Belva Platt laughed aloud, a malicious laugh that drew all eyes upon her; and George Lorraine, who had suddenly grown very pale, and whose frame was trembling with emotion, answered:
“No-o, Mrs. Fielding, there isn’t any mistake. This is my—my—home. I have suddenly lost all my riches!”
Mrs. Fielding stood like a statue of despair, glaring at her son-in-law, with his strange words ringing in her ears like the knell of hope.
The pale young bride had heard, too. Whiter she could not grow, for she had looked like a lily ever since she had left home to go to church, and her lovely face wore a shadow very unlike that of a happy bride. But at those words from her new-made husband’s lips, she started and gazed intently at him, with a blank despair in her glance that was lost on him, for his eyes were bent upon the floor, and, in place of his usual jaunty, confident mien, he seemed dejected and abashed; and no wonder, for a buzzing whisper of surprise sounded all around him from the surprised guests, and above it all there echoed a low, derisive laugh replete with enjoyment of the scene. It came from the lips of Belva Platt, and her blue eyes glowed with ghoulish glee as she fixed them on the pale, startled face of the hapless girl on whom she had taken such a cruel revenge.

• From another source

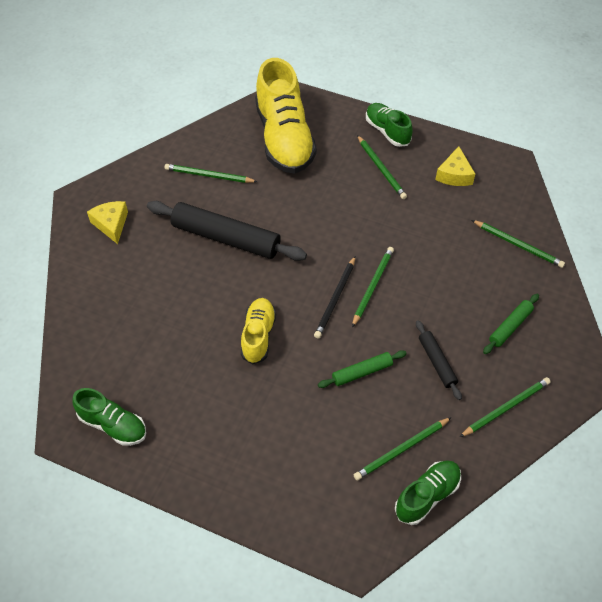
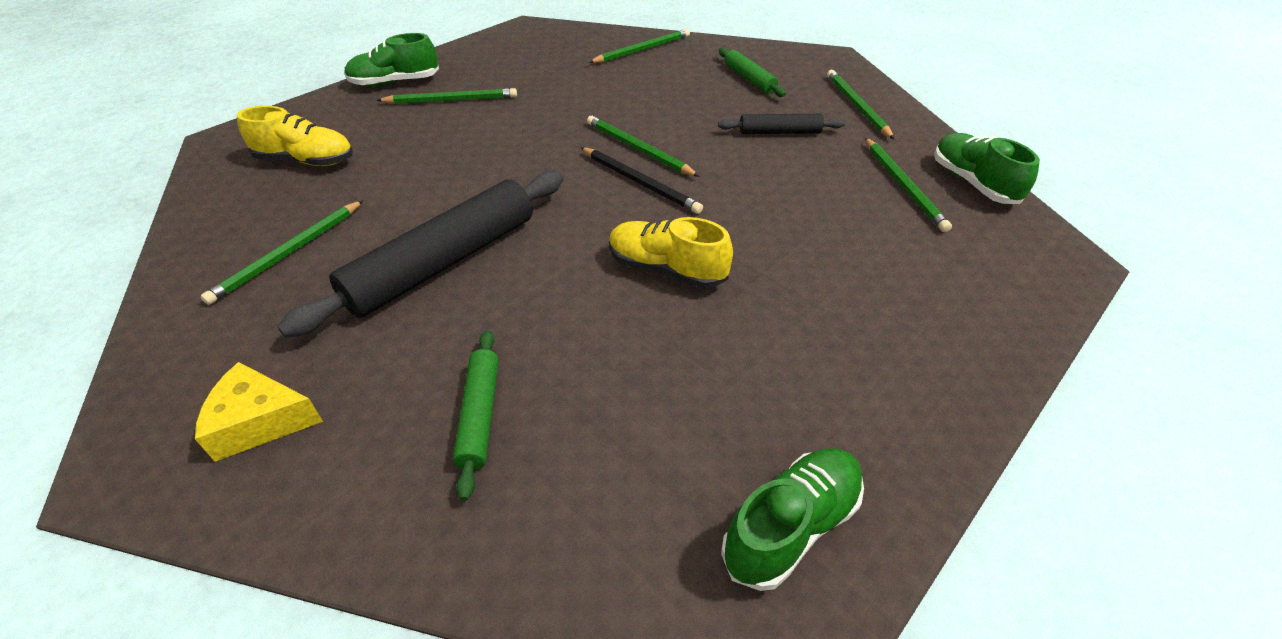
camera: 70 degrees left, 10 degrees down
(284, 138) = (306, 161): yellow shoe -> yellow shoe, size x0.52
(362, 372) = (773, 188): green rolling pin -> green rolling pin (479, 415)
(454, 175) = (511, 59): yellow cheese -> none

It pleased her to see the lovely, dimpled, childish face that had wiled away Waverley Osborne’s heart looking so wan and wild and frightened.

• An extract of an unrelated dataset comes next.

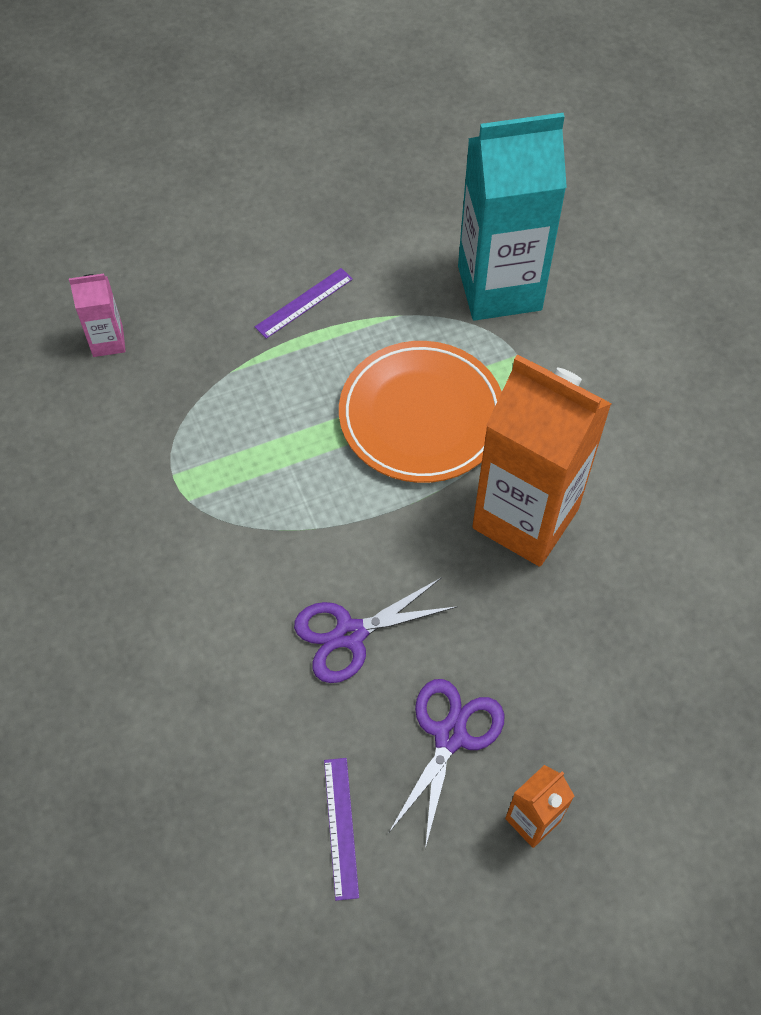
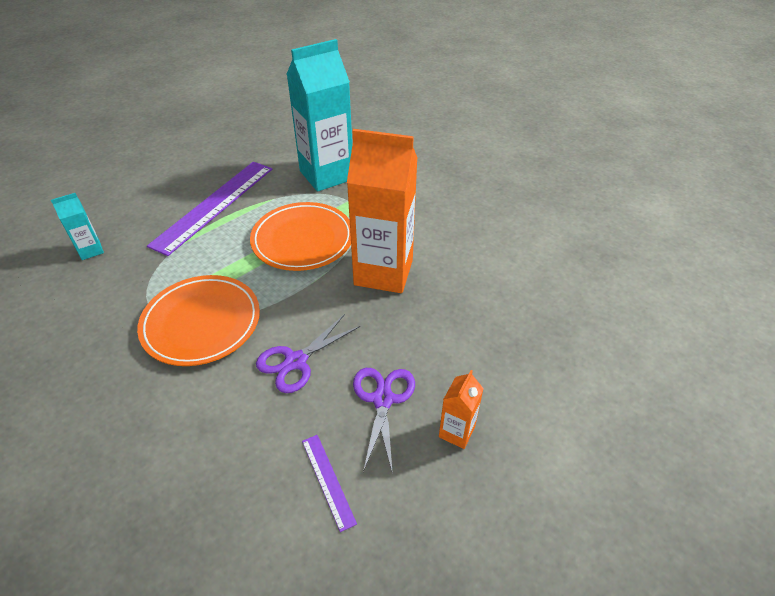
camera: 20 degrees left, 15 degrees down
(108, 342) = (91, 250): pink carton -> turquoise carton
(237, 526) = (201, 323): none -> orange plate
(304, 303) = (214, 205): purple ruler -> purple ruler, size x2.30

Mrs. Fielding, who had been choking and gasping in the effort to speak, after the shock of surprise she had received, suddenly turned her eyes upon Belva, and said, sternly as her unsteady voice would permit:
“Miss Platt, I would like to know what amuses you? Is this a laughing matter?”
Belva made her a mocking bow, and answered:
“Yes, madam, I find it very amusing.” Then she went off into a peal of sardonic laughter, crying maliciously: “So the bridegroom has suddenly lost all his riches—ha, ha, ha! What a good joke!”
Sadie Allen went up to her and roughly shook her arm.